Most popular cuisine
{u'count': 44, u'_id': u'mexican'}
{u'count': 27, u'_id': u'pizza'}
{u'count': 24, u'_id': u'chinese'}
{u'count': 15, u'_id': u'burger'}
{u'count': 14, u'_id': u'italian'}

Religions
{u'count': 83, u'_id': u'christian'}
{u'count': 4, u'_id': u'buddhist'}
{u'count': 3, u'_id': u'jewish'}
{u'count': 1, u'_id': u'muslim'}
{u'count': 1, u'_id': u'pagan'}

Christian denominations
{u'count': 11, u'_id': u'baptist'}
{u'count': 8, u'_id': u'catholic'}
{u'count': 4, u'_id': u'presbyterian'}
{u'count': 4, u'_id': u'jehovahs_witness'}
{u'count': 3, u'_id': u'lutheran'}


#Conclusion

The original Santa Cruz data was relatively clean. There were not that many over abbreviated streets and most zip codes were in proper 5-digit form. We saw that a fraction of a percent of docs have postal codes. We can sort of see why. In the top 10 amenities we have parking spots, bicycle parking, toilets, and benches. These amenities don't necessarily need specific addresses or postal codes. With that said, the amount of restaurants and places of worship outnumber the amout of documents with postal codes. Therefore, the data can be improved by adding complete addresses where needed. 

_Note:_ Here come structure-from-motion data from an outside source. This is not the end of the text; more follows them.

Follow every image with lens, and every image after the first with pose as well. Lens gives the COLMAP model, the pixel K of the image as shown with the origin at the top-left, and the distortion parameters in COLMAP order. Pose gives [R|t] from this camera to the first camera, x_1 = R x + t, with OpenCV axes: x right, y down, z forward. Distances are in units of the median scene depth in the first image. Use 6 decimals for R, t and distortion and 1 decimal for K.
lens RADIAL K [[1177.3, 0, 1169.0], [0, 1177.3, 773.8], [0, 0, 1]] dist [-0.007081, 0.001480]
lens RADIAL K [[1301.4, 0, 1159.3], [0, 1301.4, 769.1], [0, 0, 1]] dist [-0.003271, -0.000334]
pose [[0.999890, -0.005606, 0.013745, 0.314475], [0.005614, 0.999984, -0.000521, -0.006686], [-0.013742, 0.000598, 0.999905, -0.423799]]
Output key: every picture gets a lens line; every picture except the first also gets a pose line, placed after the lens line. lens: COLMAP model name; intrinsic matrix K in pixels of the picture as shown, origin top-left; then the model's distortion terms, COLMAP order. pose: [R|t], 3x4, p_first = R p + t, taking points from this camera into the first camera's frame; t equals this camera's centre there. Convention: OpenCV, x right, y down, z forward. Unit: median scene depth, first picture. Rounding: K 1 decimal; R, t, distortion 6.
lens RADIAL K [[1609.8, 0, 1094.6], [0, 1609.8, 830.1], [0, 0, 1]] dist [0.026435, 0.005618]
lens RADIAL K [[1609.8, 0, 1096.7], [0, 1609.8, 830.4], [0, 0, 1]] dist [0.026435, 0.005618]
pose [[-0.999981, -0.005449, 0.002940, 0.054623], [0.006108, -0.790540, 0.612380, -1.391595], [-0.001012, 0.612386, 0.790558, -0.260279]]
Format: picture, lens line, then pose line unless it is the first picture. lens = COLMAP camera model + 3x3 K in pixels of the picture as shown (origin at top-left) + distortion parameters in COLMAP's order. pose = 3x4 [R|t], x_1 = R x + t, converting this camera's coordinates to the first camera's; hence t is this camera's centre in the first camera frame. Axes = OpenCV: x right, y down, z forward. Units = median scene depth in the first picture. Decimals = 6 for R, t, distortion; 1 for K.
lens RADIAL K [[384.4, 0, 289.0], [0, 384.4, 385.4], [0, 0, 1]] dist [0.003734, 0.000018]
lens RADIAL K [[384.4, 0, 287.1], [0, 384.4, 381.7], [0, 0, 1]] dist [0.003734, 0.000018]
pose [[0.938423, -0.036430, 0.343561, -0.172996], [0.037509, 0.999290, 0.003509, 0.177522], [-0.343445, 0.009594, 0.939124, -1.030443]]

Adding postal codes to addresses can be quite challenging. Not all documents include a city. We can use a different strategy, like basing postal codes on streets. But if we try to update postal codes based on street names, we run into problems when streets, such as Soquel Avenue, span multiple cities. With some knowledge of Santa Cruz County, we can write code for streets that we know span just one area. For example, if we know that Pacific Avenue has a beginning and end within the postal code 95060, then we can update the postal code for all documents with street Pacific Avenue.

We will always need to audit and clean our data, but the process can be made easier if we have accurate user input. I suggest that anyone interested in inputing or cleaning OSM data for Santa Cruz to get in touch with users in the area, such as stevea, as he is trying to develop practice for consistent input and refine tags that are used for specific amenities. It sounds like a fun project to take on as a hobby!